Tasks
(a) In the performance budgets article, reproduce word for word the passage starting with "Most web agencies" and going on through "care about SEO.".
(b) According to the performance budgets article, when should the Lighthouse CI budget file be configured?
(c) Continue the performance budgets article from the point where it stops.

Document excerpt
• • •

Most web agencies know they should have performance budgets. Few actually enforce them. After a project where a last-minute carousel widget pushed a client’s LCP past 4 seconds on launch day, we made budgets a contractual deliverable — not a nice-to-have.

What goes into a budget

We set three numbers per project:

  • LCP ≤ 2.5 s on a simulated mid-tier Android device over 4G (Lighthouse mobile preset)
  • Total JS ≤ 200 KB (compressed) for the initial route
  • CLS < 0.1 — no layout shift after fonts load

These map directly to Core Web Vitals thresholds, which keeps the conversation simple with clients who care about SEO.

Enforcement in CI

We use bundlesize for the JS limit and a Lighthouse CI step for LCP and CLS. Both run on every pull request. A failed check blocks the merge — no exceptions, no “we’ll fix it later.” The key is configuring the Lighthouse CI budget file at project kickoff, not after launch.

• • •

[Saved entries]
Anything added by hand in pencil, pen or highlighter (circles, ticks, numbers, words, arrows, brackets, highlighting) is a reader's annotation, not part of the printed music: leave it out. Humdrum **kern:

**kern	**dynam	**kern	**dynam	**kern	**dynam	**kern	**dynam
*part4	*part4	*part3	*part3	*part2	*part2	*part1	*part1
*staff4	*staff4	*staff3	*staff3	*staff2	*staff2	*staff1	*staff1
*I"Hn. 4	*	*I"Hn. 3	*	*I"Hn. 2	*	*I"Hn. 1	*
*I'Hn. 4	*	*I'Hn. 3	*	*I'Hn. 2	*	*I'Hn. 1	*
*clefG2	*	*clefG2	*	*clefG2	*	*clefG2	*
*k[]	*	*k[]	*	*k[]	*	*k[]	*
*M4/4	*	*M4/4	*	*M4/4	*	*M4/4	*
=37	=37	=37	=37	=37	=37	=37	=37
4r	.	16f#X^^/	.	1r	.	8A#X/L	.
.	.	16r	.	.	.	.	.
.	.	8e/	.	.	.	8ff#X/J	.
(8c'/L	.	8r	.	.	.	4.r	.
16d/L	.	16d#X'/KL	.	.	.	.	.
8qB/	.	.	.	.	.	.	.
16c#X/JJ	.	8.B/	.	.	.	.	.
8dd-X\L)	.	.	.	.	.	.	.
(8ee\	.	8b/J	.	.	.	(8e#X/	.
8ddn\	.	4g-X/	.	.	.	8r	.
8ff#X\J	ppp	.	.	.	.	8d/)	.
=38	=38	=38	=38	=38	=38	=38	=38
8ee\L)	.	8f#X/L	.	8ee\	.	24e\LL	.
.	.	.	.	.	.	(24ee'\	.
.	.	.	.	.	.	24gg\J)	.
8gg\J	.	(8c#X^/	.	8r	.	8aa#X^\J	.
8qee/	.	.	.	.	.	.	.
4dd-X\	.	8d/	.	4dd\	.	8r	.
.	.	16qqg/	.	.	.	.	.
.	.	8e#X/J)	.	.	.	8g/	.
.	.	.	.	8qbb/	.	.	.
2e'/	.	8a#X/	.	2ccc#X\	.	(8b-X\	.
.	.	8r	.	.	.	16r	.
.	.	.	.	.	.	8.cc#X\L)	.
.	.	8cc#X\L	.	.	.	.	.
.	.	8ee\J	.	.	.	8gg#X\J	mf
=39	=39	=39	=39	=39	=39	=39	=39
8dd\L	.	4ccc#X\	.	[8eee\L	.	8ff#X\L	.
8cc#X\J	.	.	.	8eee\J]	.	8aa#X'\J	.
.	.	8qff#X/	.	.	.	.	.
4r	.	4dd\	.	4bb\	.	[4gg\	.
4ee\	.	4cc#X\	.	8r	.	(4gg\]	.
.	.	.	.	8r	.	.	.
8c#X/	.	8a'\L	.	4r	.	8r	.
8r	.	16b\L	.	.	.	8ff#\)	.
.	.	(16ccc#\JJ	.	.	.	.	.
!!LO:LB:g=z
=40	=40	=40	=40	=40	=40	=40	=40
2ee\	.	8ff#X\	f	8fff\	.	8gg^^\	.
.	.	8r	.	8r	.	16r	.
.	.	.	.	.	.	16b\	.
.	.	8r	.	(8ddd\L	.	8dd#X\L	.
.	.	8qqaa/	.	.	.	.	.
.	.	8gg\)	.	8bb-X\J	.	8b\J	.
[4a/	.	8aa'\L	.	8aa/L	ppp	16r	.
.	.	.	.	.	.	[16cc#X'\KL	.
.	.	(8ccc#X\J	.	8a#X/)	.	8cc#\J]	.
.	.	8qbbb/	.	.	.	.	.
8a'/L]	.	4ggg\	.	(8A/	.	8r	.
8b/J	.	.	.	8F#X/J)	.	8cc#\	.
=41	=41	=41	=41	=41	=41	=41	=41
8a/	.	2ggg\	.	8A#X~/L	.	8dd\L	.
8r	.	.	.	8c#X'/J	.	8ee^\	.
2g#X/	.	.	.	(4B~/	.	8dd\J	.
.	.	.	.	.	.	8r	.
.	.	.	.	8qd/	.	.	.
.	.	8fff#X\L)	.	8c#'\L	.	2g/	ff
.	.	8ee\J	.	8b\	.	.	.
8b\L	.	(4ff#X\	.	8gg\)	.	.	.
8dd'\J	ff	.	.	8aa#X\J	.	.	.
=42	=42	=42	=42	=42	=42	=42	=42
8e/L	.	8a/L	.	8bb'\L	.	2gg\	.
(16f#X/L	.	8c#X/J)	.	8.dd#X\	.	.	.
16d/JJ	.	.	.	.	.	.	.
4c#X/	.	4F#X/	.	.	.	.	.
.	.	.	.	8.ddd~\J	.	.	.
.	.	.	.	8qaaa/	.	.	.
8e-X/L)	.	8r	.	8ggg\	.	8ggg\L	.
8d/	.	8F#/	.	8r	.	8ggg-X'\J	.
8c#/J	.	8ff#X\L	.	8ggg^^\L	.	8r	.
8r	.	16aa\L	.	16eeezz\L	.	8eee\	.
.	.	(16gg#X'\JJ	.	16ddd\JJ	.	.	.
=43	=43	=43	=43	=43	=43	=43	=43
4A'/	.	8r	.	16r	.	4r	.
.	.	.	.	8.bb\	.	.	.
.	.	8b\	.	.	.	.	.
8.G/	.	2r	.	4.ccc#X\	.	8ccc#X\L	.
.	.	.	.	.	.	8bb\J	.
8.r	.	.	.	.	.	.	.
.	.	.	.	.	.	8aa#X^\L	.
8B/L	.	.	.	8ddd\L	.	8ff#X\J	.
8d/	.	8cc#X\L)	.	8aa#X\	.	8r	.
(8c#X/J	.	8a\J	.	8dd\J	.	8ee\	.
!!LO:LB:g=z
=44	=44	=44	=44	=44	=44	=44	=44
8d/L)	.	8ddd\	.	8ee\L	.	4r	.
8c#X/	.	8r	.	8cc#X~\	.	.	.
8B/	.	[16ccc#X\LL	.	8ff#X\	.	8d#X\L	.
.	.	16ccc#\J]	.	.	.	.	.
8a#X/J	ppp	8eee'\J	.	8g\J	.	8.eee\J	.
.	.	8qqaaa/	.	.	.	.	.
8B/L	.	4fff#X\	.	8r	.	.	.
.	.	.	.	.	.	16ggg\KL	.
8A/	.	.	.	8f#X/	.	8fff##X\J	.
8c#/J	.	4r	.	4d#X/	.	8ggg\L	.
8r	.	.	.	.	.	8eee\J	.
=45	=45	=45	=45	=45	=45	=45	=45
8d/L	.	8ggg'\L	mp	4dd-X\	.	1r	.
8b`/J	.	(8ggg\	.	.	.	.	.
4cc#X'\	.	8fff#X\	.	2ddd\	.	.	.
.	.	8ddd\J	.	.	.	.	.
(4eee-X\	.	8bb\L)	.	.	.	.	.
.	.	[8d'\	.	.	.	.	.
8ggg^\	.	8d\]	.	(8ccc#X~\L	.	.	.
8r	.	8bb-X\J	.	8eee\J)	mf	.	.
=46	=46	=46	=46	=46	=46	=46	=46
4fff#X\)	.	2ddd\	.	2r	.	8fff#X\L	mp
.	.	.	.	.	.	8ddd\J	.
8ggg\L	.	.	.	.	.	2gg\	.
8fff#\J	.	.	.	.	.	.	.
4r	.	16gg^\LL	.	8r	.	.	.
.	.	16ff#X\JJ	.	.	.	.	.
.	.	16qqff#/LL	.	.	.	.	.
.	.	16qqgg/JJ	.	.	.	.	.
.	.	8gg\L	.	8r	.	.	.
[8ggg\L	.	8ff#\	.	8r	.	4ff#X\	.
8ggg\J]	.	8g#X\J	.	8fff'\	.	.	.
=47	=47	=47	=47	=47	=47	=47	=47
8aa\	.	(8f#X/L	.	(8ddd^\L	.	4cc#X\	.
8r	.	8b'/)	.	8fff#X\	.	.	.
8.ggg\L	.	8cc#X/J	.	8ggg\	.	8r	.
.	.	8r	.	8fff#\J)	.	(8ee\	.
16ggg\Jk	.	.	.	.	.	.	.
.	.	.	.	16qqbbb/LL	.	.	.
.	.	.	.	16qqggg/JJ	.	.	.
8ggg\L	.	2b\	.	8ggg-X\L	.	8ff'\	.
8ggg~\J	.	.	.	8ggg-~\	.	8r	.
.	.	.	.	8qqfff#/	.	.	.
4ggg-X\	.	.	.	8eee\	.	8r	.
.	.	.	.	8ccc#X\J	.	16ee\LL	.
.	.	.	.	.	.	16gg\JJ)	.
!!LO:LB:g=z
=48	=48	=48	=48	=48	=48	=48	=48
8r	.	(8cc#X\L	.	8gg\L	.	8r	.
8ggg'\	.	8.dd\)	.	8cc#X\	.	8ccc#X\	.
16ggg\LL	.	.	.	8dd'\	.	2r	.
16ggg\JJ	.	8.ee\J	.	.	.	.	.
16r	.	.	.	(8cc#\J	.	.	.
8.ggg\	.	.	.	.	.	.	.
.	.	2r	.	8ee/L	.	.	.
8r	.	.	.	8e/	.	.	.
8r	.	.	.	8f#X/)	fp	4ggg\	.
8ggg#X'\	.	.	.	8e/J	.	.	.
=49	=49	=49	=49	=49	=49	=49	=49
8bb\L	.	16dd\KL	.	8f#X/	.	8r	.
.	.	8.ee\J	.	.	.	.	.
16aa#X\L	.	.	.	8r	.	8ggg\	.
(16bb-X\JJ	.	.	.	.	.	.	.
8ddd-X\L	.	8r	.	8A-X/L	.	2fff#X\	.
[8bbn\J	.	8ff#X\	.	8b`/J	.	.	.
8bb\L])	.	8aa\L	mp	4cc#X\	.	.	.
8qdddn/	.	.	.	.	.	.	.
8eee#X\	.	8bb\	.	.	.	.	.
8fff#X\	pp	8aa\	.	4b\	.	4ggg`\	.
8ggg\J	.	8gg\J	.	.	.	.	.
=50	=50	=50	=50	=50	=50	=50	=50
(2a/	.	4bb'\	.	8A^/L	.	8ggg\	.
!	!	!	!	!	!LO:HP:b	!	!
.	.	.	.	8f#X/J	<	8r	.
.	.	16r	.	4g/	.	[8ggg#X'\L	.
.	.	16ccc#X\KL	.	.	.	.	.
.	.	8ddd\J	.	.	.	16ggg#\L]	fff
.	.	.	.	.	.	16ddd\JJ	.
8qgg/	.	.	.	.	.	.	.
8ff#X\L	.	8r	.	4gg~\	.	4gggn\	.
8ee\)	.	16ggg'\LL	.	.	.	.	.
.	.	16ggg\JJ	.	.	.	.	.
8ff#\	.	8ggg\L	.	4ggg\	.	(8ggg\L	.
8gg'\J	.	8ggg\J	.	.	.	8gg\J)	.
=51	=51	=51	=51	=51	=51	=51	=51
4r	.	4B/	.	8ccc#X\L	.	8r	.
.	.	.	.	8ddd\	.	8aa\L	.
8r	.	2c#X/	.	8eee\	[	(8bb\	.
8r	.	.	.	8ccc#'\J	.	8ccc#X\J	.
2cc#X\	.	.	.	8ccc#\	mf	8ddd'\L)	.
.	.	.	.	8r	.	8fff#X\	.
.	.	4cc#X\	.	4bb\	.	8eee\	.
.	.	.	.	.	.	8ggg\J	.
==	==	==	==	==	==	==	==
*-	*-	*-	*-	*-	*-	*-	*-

• • •

Results for the exercise
(a)
Most web agencies know they should have performance budgets. Few actually enforce them. After a project where a last-minute carousel widget pushed a client’s LCP past 4 seconds on launch day, we made budgets a contractual deliverable — not a nice-to-have.

What goes into a budget

We set three numbers per project:

  • LCP ≤ 2.5 s on a simulated mid-tier Android device over 4G (Lighthouse mobile preset)
  • Total JS ≤ 200 KB (compressed) for the initial route
  • CLS < 0.1 — no layout shift after fonts load

These map directly to Core Web Vitals thresholds, which keeps the conversation simple with clients who care about SEO.

(b) At project kickoff, not after launch.

(c)
{
  "budgets": [
    {
      "resourceSizes": [{ "resourceType": "script", "budget": 200 }]
    }
  ]
}

The client conversation

When a feature request would break the budget — a full-page video background, a heavyweight slider library — we frame it as a trade-off, not a refusal. “We can ship this, but it will push LCP to ~3.8 s and likely drop your search ranking for these pages. Here’s a lighter alternative that achieves the same effect.” Clients almost always choose the lighter path when the cost is concrete.

Performance budgets have saved us from scope creep disguised as features more than once. Build them in at the proposal stage and they become a shared language, not a developer complaint.